In practice, the ink-jet printing system can further includes a reflecting device, an optical path device and an observing window. When the volume of filled ink is insufficient with a result that a heat generated during operation of the ink cartridge, the thermal sensing film of the ink-jet chip will senses the heat and changes the color thereof. Accordingly, the reflecting device can reflect the changed color to the optical path device, and the optical path device can guide the changed color to the observing window. Therefore, through the observing window, the user can obtain the information about insufficient ink.
With the example and explanations above, the features and spirits of the invention will be hopefully well described. Those skilled in the art will readily observe that numerous modifications and alterations of the device may be made while retaining the teaching of the invention. Accordingly, the above disclosure should be construed as limited only by the metes and bounds of the appended claims.

Claims

1. A microinjection apparatus for a fluid, comprising:

a substrate;

a manifold, formed on the substrate, for containing the fluid therein;

at least one fluid chamber, formed on the substrate and in communication with the manifold, the fluid chamber having a respective orifice and a respective heater disposed adjacent to the orifice; and

at least one thermal sensing film which corresponds to the fluid chamber and is formed on a surface adjacent to the orifice, the thermal sensing film having a respective color changeable in response to a heat generated during operation of the corresponding heater.

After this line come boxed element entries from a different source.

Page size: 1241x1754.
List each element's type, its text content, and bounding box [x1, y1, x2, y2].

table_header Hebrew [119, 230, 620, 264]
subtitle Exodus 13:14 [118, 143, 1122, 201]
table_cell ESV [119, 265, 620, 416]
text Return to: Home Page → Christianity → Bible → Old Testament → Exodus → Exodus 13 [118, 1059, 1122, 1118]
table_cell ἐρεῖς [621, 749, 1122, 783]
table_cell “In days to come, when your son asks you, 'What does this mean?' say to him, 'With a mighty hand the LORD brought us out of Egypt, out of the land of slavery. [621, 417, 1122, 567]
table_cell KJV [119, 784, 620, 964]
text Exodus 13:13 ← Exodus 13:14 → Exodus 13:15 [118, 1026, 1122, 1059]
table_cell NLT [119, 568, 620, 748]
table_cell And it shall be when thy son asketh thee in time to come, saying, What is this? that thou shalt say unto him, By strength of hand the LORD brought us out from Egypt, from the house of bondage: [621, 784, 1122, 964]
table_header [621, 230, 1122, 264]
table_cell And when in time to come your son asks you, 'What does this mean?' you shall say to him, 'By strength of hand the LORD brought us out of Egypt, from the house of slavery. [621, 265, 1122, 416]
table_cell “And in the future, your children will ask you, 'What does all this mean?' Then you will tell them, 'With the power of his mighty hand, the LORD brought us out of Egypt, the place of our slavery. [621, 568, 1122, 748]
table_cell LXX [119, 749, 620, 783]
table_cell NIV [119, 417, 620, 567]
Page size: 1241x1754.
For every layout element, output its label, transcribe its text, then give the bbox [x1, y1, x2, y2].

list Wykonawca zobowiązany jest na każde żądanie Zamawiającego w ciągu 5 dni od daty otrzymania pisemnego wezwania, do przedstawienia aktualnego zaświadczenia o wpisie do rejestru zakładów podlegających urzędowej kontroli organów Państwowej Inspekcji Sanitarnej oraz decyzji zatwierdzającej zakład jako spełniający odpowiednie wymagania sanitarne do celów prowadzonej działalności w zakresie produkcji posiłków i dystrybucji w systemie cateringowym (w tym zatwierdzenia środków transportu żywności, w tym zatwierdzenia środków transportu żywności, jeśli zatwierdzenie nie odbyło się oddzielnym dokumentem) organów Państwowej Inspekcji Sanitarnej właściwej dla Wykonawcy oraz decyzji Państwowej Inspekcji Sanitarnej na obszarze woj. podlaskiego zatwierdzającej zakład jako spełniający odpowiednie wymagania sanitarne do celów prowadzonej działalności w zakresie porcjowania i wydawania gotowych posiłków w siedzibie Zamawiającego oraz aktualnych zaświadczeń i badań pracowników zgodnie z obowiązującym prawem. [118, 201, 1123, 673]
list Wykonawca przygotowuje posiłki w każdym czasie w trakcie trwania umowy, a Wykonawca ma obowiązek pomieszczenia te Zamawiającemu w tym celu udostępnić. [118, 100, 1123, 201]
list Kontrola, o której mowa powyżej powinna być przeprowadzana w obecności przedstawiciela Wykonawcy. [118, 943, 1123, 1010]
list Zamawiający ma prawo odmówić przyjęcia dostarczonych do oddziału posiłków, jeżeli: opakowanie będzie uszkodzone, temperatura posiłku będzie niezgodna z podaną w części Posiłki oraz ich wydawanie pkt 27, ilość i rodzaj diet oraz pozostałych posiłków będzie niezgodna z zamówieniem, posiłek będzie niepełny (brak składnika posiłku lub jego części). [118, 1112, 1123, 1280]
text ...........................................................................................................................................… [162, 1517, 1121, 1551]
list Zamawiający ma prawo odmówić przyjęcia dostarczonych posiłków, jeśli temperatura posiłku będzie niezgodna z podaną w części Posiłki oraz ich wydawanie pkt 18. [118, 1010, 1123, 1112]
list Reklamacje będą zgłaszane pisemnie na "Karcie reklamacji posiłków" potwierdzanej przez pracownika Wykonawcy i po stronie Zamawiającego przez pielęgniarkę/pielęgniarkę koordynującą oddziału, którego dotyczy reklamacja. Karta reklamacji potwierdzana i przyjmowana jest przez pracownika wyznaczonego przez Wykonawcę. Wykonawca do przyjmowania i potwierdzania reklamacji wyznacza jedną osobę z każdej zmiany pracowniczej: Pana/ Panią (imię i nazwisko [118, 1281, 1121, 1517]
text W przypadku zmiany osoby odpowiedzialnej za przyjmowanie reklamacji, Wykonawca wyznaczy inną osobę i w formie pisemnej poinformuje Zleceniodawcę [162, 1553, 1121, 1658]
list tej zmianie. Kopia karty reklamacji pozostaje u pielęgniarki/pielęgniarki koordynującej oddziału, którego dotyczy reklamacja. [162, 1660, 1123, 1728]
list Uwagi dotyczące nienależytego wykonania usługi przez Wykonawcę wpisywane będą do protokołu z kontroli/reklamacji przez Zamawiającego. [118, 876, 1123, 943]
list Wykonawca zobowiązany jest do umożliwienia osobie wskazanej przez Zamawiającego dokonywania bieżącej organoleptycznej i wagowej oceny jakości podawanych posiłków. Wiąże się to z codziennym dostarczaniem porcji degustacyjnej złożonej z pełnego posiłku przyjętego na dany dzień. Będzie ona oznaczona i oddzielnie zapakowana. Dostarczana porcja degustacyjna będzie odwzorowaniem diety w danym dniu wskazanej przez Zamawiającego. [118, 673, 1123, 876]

2. The microinjection apparatus of claim 1, wherein the at least one thermal sensing film is formed by coating one of at least one thermochromic material on the surface.

3. The microinjection apparatus of claim 2, wherein the at least one thermochromic material comprises one selected from the group consisting of a thermochromic liquid crystal, a thermochromic fatty acid, a lactone, a thermoplastic rubber, and a thermochromic dye.

4. The microinjection apparatus of claim 1, wherein the at least one thermal sensing film is formed adjacent to the orifice of the corresponding fluid chamber.

5. The microinjection apparatus of claim 1, wherein the fluid is an ink.

6. An ink-jet printing system, comprising:

at least one ink cartridge which each is equipped with a respective ink-jet chip, each of the at least one ink-jet chip comprising:

a substrate;

a manifold, formed on the substrate, for containing an ink therein;

at least one thermal sensing film which corresponds to the fluid chamber and is formed on a surface adjacent to the orifice, the thermal sensing film having a respective color changeable in response to a heat generated during operation of the corresponding heater;

an optical detecting device, mounted in operative association with the at least one thermal sensing film to sense the colors indicated by the thermal sensing films and to generate a signal relative thereto; and

a processing device, electrically connected to the optical detecting device, for processing said signal for using in controlling the operation of said ink-jet printing system.

7. The ink-jet printing system of claim 6, wherein the at least one thermal sensing film is formed by coating one of at least one thermochromic material on the surface.

8. The microinjection apparatus of claim 7, wherein the at least one thermochromic material comprises one selected from the group consisting of a thermochromic liquid crystal, a thermochromic fatty acid, a lactone, a thermoplastic rubber, and a thermochromic dye.

9. The microinjection apparatus of claim 6, wherein the at least one thermal sensing film is formed adjacent to the orifice of the corresponding fluid chamber.